* **The input**:
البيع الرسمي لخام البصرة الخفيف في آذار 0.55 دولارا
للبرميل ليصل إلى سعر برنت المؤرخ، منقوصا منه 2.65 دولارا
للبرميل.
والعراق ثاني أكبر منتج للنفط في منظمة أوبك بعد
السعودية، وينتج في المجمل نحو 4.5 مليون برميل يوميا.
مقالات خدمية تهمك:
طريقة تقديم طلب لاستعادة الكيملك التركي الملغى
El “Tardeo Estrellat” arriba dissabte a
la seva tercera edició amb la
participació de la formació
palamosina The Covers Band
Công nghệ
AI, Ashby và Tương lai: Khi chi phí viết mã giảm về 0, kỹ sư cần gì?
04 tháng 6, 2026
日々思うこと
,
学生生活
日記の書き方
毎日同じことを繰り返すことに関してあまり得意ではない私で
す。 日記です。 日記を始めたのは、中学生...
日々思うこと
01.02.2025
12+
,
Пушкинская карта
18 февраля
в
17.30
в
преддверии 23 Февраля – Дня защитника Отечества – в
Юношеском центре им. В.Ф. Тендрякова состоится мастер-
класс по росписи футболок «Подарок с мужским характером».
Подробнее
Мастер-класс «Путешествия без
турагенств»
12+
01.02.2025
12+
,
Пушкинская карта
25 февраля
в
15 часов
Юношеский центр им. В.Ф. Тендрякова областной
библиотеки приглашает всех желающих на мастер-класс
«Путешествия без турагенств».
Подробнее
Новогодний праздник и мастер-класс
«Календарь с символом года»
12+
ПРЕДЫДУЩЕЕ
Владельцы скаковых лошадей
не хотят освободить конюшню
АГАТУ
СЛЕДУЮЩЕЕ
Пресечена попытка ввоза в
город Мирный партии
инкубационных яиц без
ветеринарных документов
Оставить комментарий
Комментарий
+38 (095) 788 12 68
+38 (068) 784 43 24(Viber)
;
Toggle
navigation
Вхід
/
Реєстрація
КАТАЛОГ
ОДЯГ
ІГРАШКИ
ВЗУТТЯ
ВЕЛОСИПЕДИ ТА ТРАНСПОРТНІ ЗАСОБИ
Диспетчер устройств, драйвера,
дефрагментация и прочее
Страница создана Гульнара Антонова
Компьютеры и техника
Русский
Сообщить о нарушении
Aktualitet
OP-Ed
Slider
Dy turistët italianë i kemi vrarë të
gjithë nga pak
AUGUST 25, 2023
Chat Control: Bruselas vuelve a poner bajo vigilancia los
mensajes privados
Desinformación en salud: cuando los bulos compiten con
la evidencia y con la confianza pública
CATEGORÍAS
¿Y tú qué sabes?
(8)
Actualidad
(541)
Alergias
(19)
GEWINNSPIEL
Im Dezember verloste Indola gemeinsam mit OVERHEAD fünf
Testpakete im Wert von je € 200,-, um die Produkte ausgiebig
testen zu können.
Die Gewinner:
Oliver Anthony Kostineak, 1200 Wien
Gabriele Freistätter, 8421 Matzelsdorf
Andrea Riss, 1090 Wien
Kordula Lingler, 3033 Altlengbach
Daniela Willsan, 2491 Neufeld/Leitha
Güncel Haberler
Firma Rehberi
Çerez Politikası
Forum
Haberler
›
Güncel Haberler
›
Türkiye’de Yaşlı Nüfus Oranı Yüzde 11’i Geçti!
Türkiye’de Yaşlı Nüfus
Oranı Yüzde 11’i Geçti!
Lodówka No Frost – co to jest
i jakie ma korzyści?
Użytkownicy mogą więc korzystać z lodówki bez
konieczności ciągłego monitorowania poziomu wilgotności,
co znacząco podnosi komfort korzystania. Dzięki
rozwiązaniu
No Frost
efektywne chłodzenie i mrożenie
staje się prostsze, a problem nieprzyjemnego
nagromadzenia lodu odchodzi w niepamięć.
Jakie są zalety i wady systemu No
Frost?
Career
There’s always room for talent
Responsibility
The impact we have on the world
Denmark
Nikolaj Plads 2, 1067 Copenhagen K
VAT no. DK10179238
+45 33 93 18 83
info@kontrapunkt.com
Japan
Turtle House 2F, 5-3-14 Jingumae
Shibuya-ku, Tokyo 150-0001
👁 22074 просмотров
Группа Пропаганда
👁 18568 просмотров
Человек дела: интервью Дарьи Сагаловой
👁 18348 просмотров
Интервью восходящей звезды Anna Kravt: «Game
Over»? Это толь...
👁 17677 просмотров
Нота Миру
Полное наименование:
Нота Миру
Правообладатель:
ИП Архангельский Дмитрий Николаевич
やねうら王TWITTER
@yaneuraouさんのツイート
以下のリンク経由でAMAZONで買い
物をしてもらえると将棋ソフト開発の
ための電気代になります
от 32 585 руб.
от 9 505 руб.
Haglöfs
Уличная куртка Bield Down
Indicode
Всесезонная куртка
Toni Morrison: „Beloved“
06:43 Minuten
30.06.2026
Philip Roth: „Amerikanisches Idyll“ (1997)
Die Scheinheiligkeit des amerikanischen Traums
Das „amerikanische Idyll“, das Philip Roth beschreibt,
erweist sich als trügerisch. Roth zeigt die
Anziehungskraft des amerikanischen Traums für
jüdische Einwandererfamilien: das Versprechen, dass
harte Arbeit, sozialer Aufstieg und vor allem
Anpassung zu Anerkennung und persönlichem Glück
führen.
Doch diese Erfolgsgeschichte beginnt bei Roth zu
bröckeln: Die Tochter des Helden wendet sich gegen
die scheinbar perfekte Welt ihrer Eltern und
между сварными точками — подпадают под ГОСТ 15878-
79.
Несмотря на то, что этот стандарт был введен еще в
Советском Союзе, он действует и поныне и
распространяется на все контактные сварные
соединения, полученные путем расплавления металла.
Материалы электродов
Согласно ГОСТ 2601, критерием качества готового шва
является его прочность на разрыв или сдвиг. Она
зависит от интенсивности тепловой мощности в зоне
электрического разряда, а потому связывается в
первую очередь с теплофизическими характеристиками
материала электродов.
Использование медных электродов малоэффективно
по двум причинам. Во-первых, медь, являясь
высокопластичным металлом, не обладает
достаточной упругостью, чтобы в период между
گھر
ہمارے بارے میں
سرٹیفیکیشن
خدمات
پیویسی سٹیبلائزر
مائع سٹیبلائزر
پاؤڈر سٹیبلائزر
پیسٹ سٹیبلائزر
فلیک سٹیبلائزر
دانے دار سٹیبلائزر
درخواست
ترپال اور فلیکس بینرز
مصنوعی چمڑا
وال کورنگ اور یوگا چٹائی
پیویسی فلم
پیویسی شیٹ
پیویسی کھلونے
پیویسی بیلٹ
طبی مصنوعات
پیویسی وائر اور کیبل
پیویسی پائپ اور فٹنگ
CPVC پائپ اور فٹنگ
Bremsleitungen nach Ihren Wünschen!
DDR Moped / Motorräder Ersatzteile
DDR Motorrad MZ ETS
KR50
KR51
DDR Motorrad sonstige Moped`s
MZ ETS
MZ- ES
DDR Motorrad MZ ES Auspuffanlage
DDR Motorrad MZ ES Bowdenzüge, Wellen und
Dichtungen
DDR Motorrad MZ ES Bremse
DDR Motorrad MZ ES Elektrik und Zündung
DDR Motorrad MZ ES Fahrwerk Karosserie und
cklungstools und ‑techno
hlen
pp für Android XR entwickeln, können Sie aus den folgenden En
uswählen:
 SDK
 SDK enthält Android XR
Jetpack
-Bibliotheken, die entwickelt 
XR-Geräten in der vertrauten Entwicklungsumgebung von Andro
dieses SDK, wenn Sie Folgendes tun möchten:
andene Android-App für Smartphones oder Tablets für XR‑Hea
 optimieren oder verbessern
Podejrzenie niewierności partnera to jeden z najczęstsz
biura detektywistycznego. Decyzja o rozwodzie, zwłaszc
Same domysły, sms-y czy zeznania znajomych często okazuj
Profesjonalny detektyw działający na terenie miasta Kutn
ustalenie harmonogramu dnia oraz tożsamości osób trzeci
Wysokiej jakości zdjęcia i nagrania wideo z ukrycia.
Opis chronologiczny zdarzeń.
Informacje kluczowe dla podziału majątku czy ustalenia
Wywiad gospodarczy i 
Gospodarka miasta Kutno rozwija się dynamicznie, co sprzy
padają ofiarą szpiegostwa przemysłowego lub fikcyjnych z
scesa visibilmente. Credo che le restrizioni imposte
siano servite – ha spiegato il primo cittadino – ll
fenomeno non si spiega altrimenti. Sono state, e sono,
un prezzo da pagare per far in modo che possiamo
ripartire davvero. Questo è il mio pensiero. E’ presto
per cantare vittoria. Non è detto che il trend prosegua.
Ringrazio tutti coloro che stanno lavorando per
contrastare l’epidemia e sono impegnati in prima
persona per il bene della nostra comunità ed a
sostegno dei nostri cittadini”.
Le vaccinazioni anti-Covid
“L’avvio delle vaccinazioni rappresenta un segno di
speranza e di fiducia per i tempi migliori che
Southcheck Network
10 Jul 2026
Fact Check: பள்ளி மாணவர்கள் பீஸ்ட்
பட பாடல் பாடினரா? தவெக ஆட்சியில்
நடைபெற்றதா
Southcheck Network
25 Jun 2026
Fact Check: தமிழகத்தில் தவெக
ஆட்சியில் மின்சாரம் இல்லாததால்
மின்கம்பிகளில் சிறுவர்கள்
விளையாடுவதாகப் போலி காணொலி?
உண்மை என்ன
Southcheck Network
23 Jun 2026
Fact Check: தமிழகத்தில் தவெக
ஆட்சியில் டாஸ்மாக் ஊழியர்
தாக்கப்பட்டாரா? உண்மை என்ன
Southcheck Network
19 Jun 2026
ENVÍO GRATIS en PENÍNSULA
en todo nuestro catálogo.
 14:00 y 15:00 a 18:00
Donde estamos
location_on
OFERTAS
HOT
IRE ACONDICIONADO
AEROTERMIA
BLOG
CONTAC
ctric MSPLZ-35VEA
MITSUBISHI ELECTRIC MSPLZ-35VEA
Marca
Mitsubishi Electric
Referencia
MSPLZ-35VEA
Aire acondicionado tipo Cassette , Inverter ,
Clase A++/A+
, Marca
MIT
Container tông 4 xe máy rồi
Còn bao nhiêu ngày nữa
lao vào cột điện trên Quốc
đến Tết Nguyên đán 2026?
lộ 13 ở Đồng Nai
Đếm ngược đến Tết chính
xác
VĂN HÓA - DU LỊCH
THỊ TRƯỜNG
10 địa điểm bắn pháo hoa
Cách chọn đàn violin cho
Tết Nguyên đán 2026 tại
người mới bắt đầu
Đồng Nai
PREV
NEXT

* **What this task involves**: Start with the line above that contains "There’s always room for talent" and stop after the line that contains "ための電気代になります". Output those lines exactly, and only those.

* **Exercise answer**:
There’s always room for talent
Responsibility
The impact we have on the world
Denmark
Nikolaj Plads 2, 1067 Copenhagen K
VAT no. DK10179238
+45 33 93 18 83
info@kontrapunkt.com
Japan
Turtle House 2F, 5-3-14 Jingumae
Shibuya-ku, Tokyo 150-0001
👁 22074 просмотров
Группа Пропаганда
👁 18568 просмотров
Человек дела: интервью Дарьи Сагаловой
👁 18348 просмотров
Интервью восходящей звезды Anna Kravt: «Game
Over»? Это толь...
👁 17677 просмотров
Нота Миру
Полное наименование:
Нота Миру
Правообладатель:
ИП Архангельский Дмитрий Николаевич
やねうら王TWITTER
@yaneuraouさんのツイート
以下のリンク経由でAMAZONで買い
物をしてもらえると将棋ソフト開発の
ための電気代になります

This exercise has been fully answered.